#### What the exercise asks
Write back every line of the listing exactly, excluding images.

Start of Data section

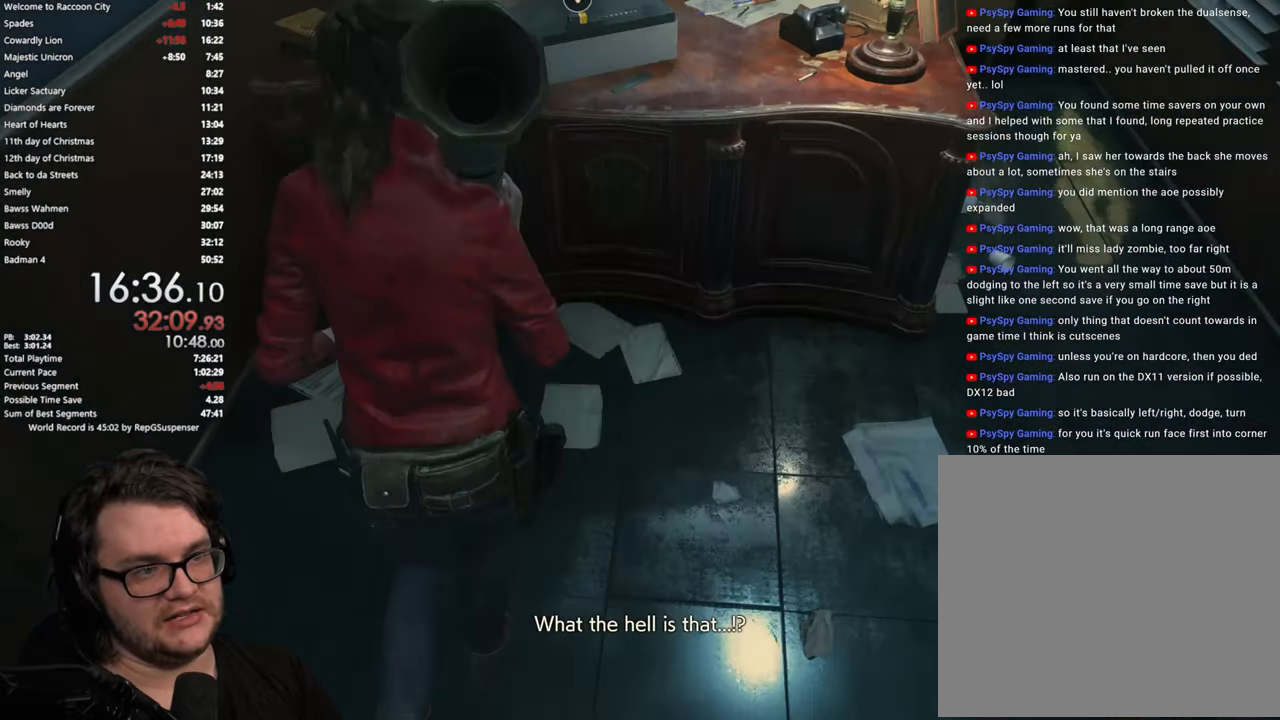
{"buttons": [], "left_stick": "center", "right_stick": "center", "button_events": [[67, "CROSS", "down"], [134, "CROSS", "up"], [300, "CROSS", "down"], [400, "CROSS", "up"]]}
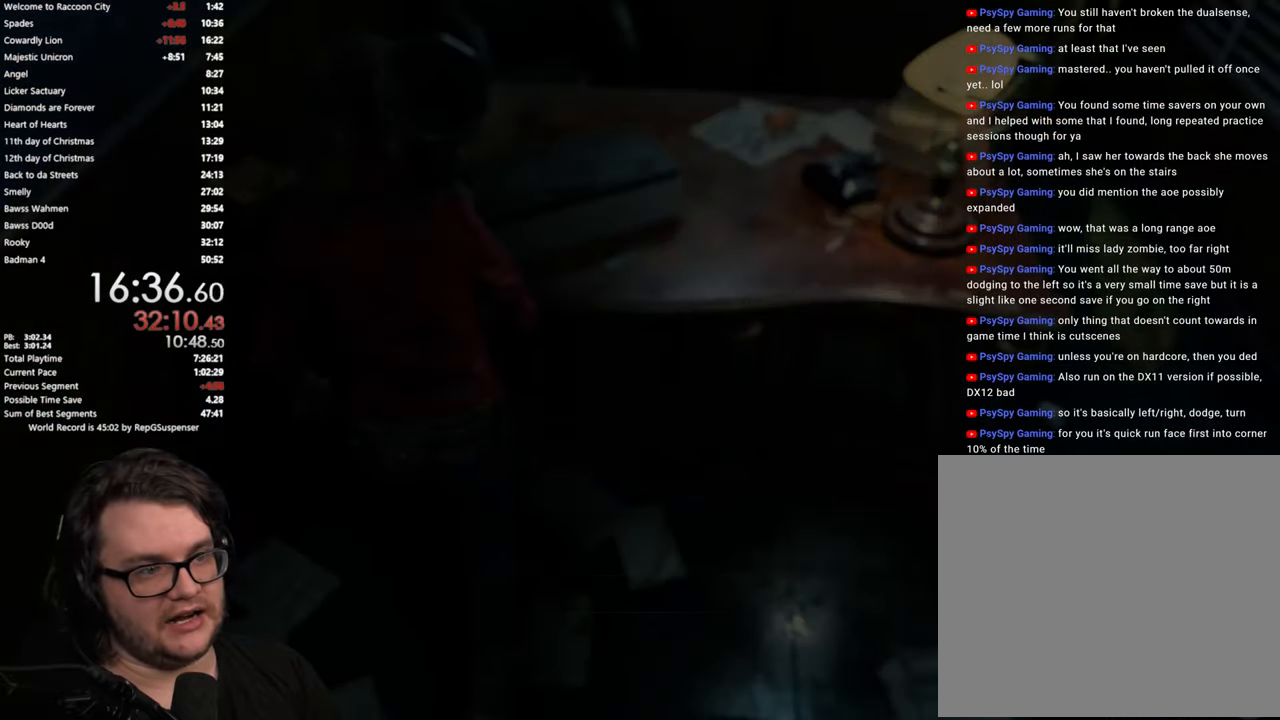
{"buttons": ["DPAD_UP"], "left_stick": "center", "right_stick": "center", "button_events": [[216, "CROSS", "down"], [300, "CROSS", "up"], [450, "DPAD_UP", "down"]]}
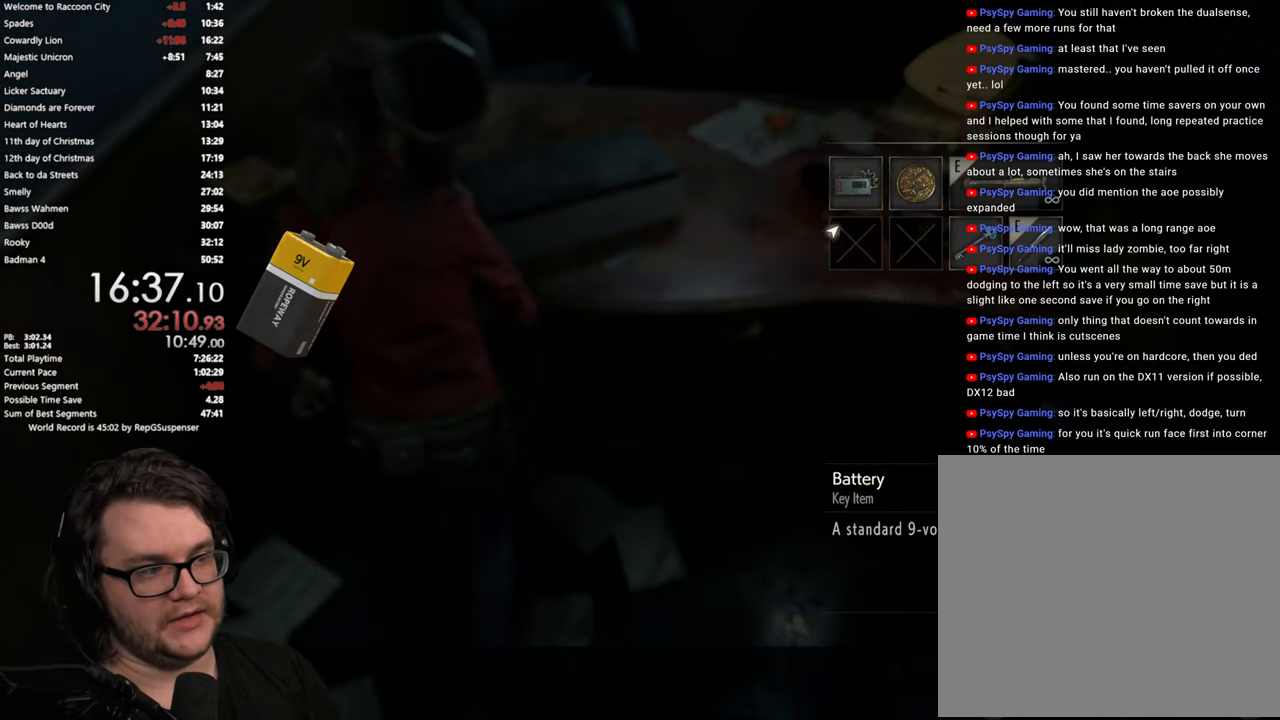
{"buttons": ["CROSS"], "left_stick": "center", "right_stick": "center", "button_events": [[50, "CROSS", "down"], [67, "DPAD_UP", "up"], [117, "CROSS", "up"], [501, "CROSS", "down"]]}
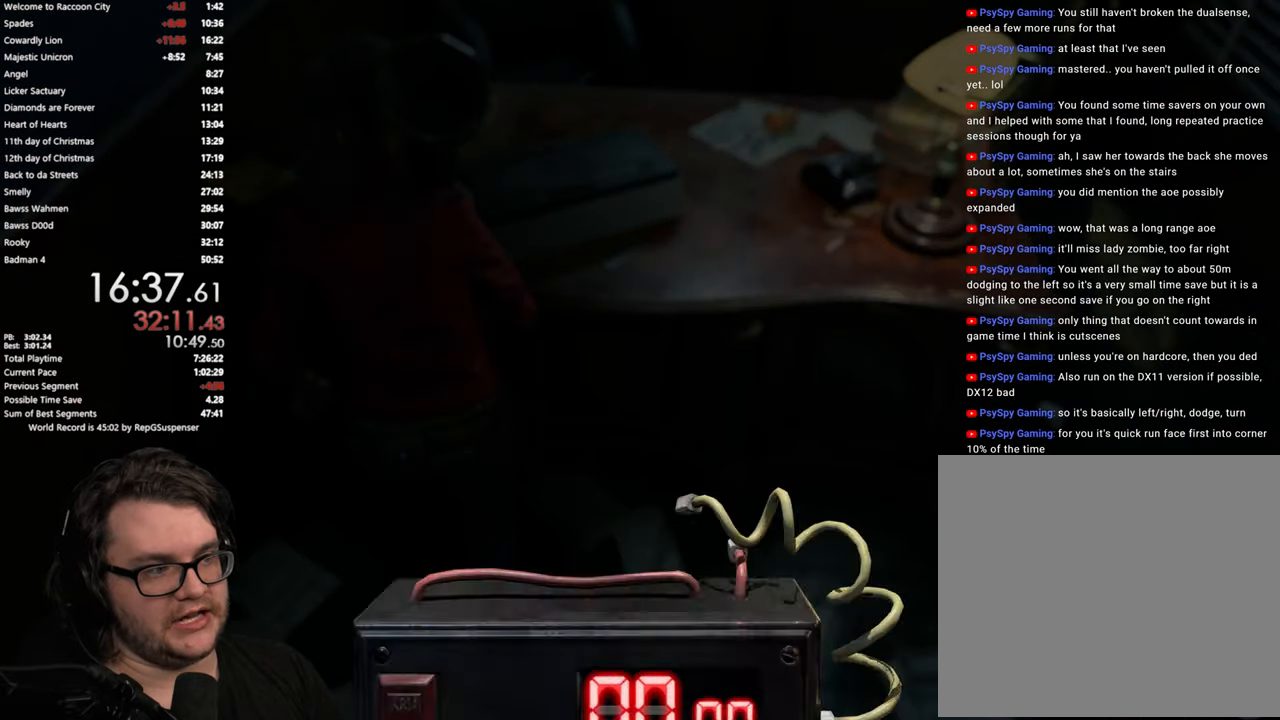
{"buttons": ["CROSS"], "left_stick": "center", "right_stick": "center", "button_events": [[83, "CROSS", "up"], [300, "CROSS", "down"], [367, "CROSS", "up"], [450, "CROSS", "down"]]}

End of Data section

#### Answer section
{"buttons": [], "left_stick": "center", "right_stick": "center", "button_events": [[67, "CROSS", "down"], [134, "CROSS", "up"], [300, "CROSS", "down"], [400, "CROSS", "up"]]}
{"buttons": ["DPAD_UP"], "left_stick": "center", "right_stick": "center", "button_events": [[216, "CROSS", "down"], [300, "CROSS", "up"], [450, "DPAD_UP", "down"]]}
{"buttons": ["CROSS"], "left_stick": "center", "right_stick": "center", "button_events": [[50, "CROSS", "down"], [67, "DPAD_UP", "up"], [117, "CROSS", "up"], [501, "CROSS", "down"]]}
{"buttons": ["CROSS"], "left_stick": "center", "right_stick": "center", "button_events": [[83, "CROSS", "up"], [300, "CROSS", "down"], [367, "CROSS", "up"], [450, "CROSS", "down"]]}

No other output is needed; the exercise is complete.